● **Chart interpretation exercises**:
»»
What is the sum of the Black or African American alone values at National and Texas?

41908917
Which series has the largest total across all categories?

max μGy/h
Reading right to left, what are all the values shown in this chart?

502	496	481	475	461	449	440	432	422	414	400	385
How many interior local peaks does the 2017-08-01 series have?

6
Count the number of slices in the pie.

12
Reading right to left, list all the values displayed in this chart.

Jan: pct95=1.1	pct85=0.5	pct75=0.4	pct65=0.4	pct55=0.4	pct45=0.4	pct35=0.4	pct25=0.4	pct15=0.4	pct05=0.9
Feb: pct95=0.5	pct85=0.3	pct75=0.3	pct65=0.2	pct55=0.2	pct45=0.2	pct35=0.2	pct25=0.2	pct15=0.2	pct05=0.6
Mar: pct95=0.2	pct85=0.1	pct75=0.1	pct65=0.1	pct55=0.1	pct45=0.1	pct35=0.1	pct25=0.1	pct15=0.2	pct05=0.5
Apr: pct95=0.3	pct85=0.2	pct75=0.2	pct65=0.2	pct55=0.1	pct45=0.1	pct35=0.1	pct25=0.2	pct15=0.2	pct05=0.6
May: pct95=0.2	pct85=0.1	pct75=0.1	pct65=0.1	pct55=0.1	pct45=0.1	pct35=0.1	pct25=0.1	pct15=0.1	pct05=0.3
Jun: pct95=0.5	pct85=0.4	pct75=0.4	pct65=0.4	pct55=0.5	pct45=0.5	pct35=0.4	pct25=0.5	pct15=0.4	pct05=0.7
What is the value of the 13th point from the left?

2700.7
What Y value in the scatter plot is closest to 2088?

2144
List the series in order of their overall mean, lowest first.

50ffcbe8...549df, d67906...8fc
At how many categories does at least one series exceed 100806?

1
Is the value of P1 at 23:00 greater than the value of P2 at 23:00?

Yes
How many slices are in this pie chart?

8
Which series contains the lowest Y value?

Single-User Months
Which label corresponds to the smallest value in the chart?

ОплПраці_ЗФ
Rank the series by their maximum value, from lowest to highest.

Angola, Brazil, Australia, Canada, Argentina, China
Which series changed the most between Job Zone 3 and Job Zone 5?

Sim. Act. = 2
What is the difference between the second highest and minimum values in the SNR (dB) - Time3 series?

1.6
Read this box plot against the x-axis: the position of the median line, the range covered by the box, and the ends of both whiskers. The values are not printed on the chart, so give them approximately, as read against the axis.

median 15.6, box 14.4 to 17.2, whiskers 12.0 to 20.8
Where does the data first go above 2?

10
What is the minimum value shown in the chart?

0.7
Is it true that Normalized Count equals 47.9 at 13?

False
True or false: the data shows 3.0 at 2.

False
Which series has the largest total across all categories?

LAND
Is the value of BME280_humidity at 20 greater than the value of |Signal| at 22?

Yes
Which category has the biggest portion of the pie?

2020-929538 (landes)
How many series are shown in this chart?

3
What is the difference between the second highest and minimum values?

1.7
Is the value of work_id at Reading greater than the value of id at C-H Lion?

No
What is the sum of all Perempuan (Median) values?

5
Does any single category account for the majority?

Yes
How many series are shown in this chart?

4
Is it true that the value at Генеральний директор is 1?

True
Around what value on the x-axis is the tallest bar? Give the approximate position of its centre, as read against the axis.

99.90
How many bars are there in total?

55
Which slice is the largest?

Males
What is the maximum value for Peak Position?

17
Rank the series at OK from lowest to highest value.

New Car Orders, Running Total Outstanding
««
● **ASSIGNED TASK**: Copy out all of the lines above without changing anything.

● **PROBLEM SOLUTION**:
What is the sum of the Black or African American alone values at National and Texas?

41908917
Which series has the largest total across all categories?

max μGy/h
Reading right to left, what are all the values shown in this chart?

502	496	481	475	461	449	440	432	422	414	400	385
How many interior local peaks does the 2017-08-01 series have?

6
Count the number of slices in the pie.

12
Reading right to left, list all the values displayed in this chart.

Jan: pct95=1.1	pct85=0.5	pct75=0.4	pct65=0.4	pct55=0.4	pct45=0.4	pct35=0.4	pct25=0.4	pct15=0.4	pct05=0.9
Feb: pct95=0.5	pct85=0.3	pct75=0.3	pct65=0.2	pct55=0.2	pct45=0.2	pct35=0.2	pct25=0.2	pct15=0.2	pct05=0.6
Mar: pct95=0.2	pct85=0.1	pct75=0.1	pct65=0.1	pct55=0.1	pct45=0.1	pct35=0.1	pct25=0.1	pct15=0.2	pct05=0.5
Apr: pct95=0.3	pct85=0.2	pct75=0.2	pct65=0.2	pct55=0.1	pct45=0.1	pct35=0.1	pct25=0.2	pct15=0.2	pct05=0.6
May: pct95=0.2	pct85=0.1	pct75=0.1	pct65=0.1	pct55=0.1	pct45=0.1	pct35=0.1	pct25=0.1	pct15=0.1	pct05=0.3
Jun: pct95=0.5	pct85=0.4	pct75=0.4	pct65=0.4	pct55=0.5	pct45=0.5	pct35=0.4	pct25=0.5	pct15=0.4	pct05=0.7
What is the value of the 13th point from the left?

2700.7
What Y value in the scatter plot is closest to 2088?

2144
List the series in order of their overall mean, lowest first.

50ffcbe8...549df, d67906...8fc
At how many categories does at least one series exceed 100806?

1
Is the value of P1 at 23:00 greater than the value of P2 at 23:00?

Yes
How many slices are in this pie chart?

8
Which series contains the lowest Y value?

Single-User Months
Which label corresponds to the smallest value in the chart?

ОплПраці_ЗФ
Rank the series by their maximum value, from lowest to highest.

Angola, Brazil, Australia, Canada, Argentina, China
Which series changed the most between Job Zone 3 and Job Zone 5?

Sim. Act. = 2
What is the difference between the second highest and minimum values in the SNR (dB) - Time3 series?

1.6
Read this box plot against the x-axis: the position of the median line, the range covered by the box, and the ends of both whiskers. The values are not printed on the chart, so give them approximately, as read against the axis.

median 15.6, box 14.4 to 17.2, whiskers 12.0 to 20.8
Where does the data first go above 2?

10
What is the minimum value shown in the chart?

0.7
Is it true that Normalized Count equals 47.9 at 13?

False
True or false: the data shows 3.0 at 2.

False
Which series has the largest total across all categories?

LAND
Is the value of BME280_humidity at 20 greater than the value of |Signal| at 22?

Yes
Which category has the biggest portion of the pie?

2020-929538 (landes)
How many series are shown in this chart?

3
What is the difference between the second highest and minimum values?

1.7
Is the value of work_id at Reading greater than the value of id at C-H Lion?

No
What is the sum of all Perempuan (Median) values?

5
Does any single category account for the majority?

Yes
How many series are shown in this chart?

4
Is it true that the value at Генеральний директор is 1?

True
Around what value on the x-axis is the tallest bar? Give the approximate position of its centre, as read against the axis.

99.90
How many bars are there in total?

55
Which slice is the largest?

Males
What is the maximum value for Peak Position?

17
Rank the series at OK from lowest to highest value.

New Car Orders, Running Total Outstanding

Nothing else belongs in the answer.